When your job becomes a threat

Most people don’t realize they’re experiencing workplace trauma until they’re already in the ashes.  We’re taught to push through and be grateful that we have a job. A remnant from the Depression Era perhaps.  We’re expected to be “professional” and even normalize dysfunction because everyone else seems to be surviving it.

For me, workplace trauma slipped in quietly — day by day — until one day I woke up and realized I was in an unhealthy relationship with my job, and I didn’t recognize myself anymore.  This is how I spotted the trauma, barely before it broke me.

My nervous system was doing the job my boss should have been doing.  I knew something was wrong when my body started managing my environment for me:

I would become tense before opening my email or my heart rate would spike when a certain name popped up.  I would find myself rehashing conversations from the day in my head and found that I absolutely could not relax on Sundays because Monday was looming. Looking back, I recognize that I found myself quietly scanning for tone, subtext and danger.  This wasn’t simple “stress”.  This was my nervous system trying to keep me safe in a place that wasn’t.

 At this juncture of my life, I would recognize that I was abandoning myself to survive the culture.  For me, workplace trauma showed up as saying yes when I meant no or shrinking my voice. Not speaking up in conference calls or meetings. Staying silent to avoid being a target.  The thing that really stings now? I was tolerating behavior I’d never accept in any other part of my life.

When I began editing myself to stay employed, the job was no longer just a job — it was a threat.

I found that one of the most insidious signs was that I was being told that I was “a team player” or “so reliable” or even “the one we can always count on”. PTO? What was that?

But what they really meant was that I didn’t push back, I absorbed dysfunction and I was willing to sacrifice myself for the system. Obviously, being rewarded for self-abandonment is a hallmark of a harmful workplace.

I’m embarrassed to admit this now, but I couldn’t even tell the difference between my value and my output. Workplace trauma can blur the line between “I didn’t finish the task” and “I am failing as a human”. In my own experience, I started believing untruths. My worth was tied to my productivity, resting was being lazy and mistakes were moral failures. I worked for years in an environment where burnout was a badge of honor.

I learned the hard way, at the cost of my health, that this wasn’t ambition, it was conditioning.

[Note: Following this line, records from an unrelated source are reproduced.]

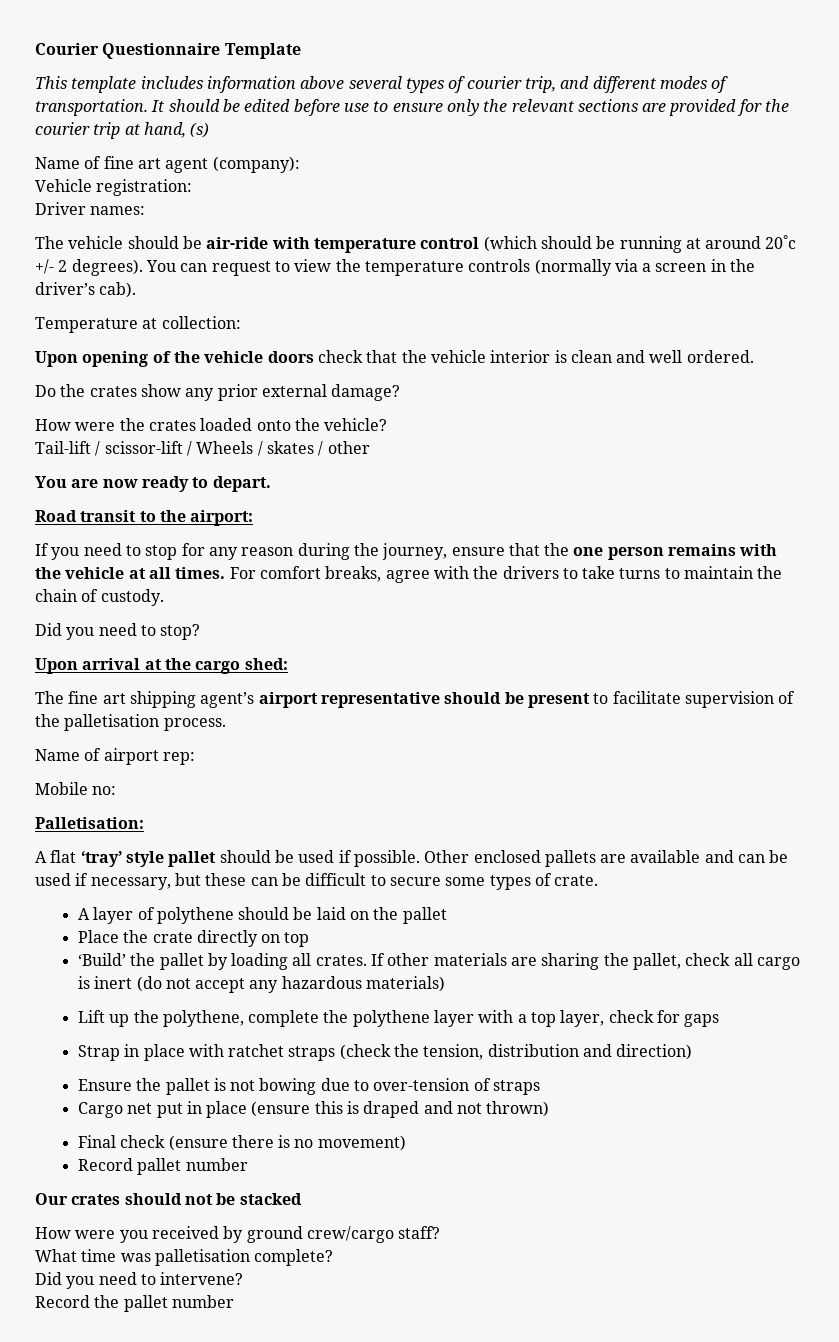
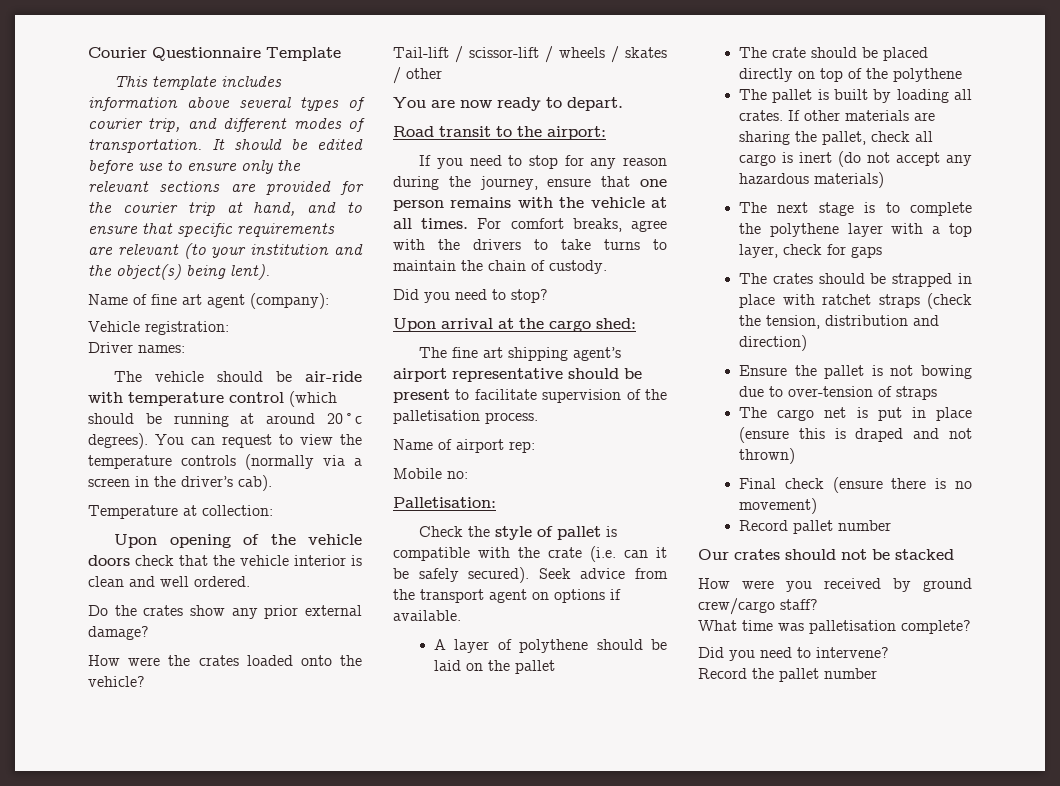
[190,122,210,138] (s) -> [307,202,362,213] [88,223,335,237] [88,243,363,259] [88,264,270,280] and to ensure that specific requirements are relevant (to your institution and the object(s) being lent).
[35,259,68,274] +/- 2 -> (362, 418) none
[196,441,254,454] Wheels -> [559,47,605,58] wheels
[544,543,570,556] the -> (631, 181) none
[35,850,789,867] [35,873,599,890] A flat ‘tray’ style pallet should be used if possible. Other enclosed pallets are available and can be used if necessary, but these can be difficult to secure some types of crate. -> [419,526,618,540] [393,546,667,562] [393,567,668,583] [393,589,621,603] [393,610,461,621] Check the style of pallet is compatible with the crate (i.e. can it be safely secured). Seek advice from the transport agent on options if available.
[77,930,310,947] [77,953,204,970] Place the crate directly on top // ‘Build’ the pallet -> [739,47,929,61] [739,68,963,82] [739,89,869,103] The crate should be placed directly on top of the polythene // The pallet is built
[77,1010,244,1027] Lift up the polythene, -> [739,202,900,216] The next stage is to
[77,1045,120,1061] Strap -> [739,273,953,287] The crates should be strapped
[77,1102,153,1118] Cargo net -> [739,407,868,421] The cargo net is

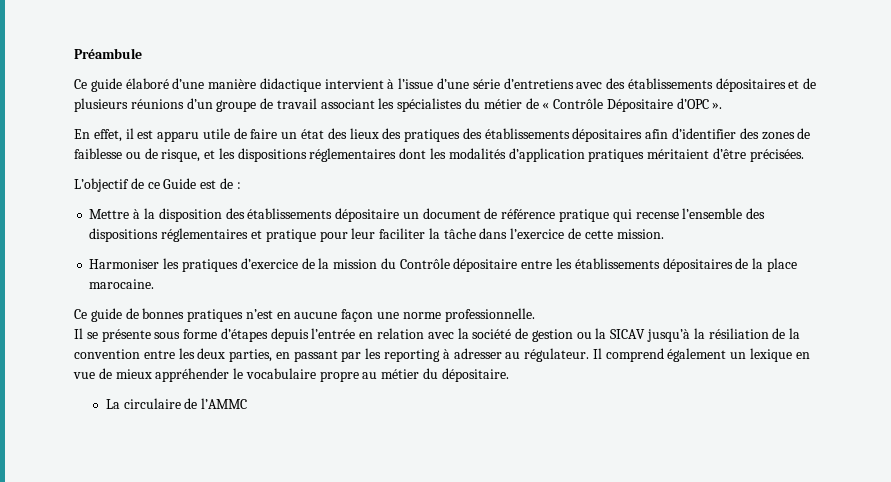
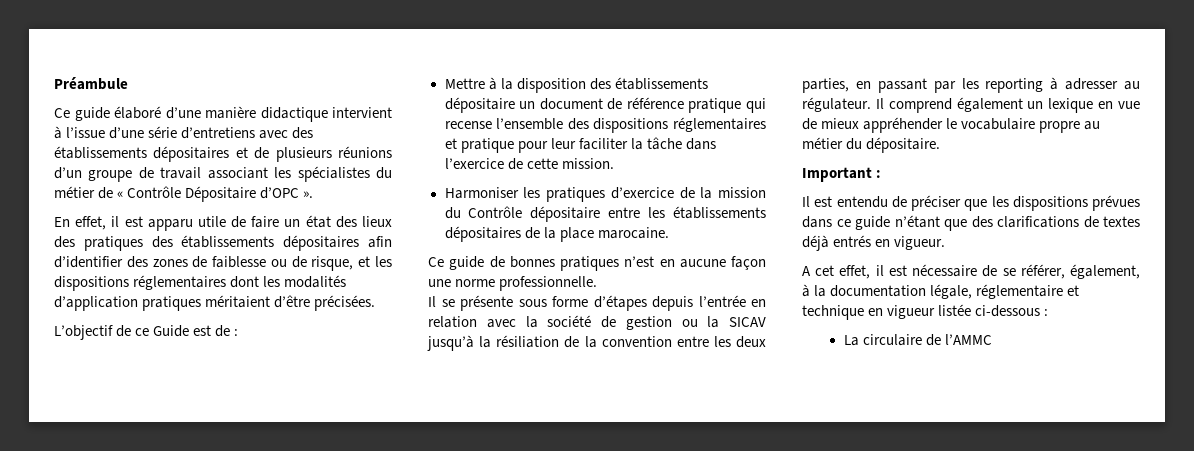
(509, 375) none -> [802,167,882,182] [802,195,1140,211] [802,215,1140,231] [802,235,946,251] [802,264,1140,279] [802,284,1080,299] [802,304,1049,320] // Important : // Il est entendu de préciser que les dispositions prévues dans ce guide n’étant que des clarifications de textes déjà entrés en vigueur. // A cet effet, il est nécessaire de se référer, également, à la documentation légale, réglementaire et technique en vigueur listée ci-dessous :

Just like in an unhealthy relationship, I felt the hypervigilance humming through my body.  When nothing was happening (aka there wasn’t a metaphorical fire to put out) I was on edge and hyper-alert.  I always felt like I was waiting for something to go wrong – to the extent that sometimes I was just unable to exhale.

This was my body telling me the environment was unsafe — even though my mind was still trying to rationalize it.

Subtle but devastating, I stopped dreaming. I stopped imaging a future. A different job. A different life. I stopped dreaming of a version of myself who felt alive.

Workplace trauma didn’t just drain my energy – it drained my imagination and with it my creativity.  I couldn’t picture anything beyond survival, I felt trapped.

I was failing to recognize myself.  This is the moment most people finally wake up, but not me. For years, I continued to look at myself in the mirror and think that “I used to be confident”, “I used to be creative”, “I used to feel like me”.  Workplace trauma didn’t just harm my career; it caused harm to my identity.

If any of this feels familiar, you’re not being dramatic – you’re in danger.

Workplace trauma is real. It’s pervasive and it’s often invisible until you name it. Recognizing trauma early is not weakness, it’s wisdom.  The moment you stop abandoning yourself and start listening to your body you start to reclaim your voice, your boundaries and your future.

Everyone deserves a workplace that doesn’t require sacrifice to our health, our dignity, or our humanity.

And if you’re reading this thinking, “This is me,” I want you to know:

You’re not broken.
You’re not imagining it.
You’re not alone.
And you’re allowed to choose yourself.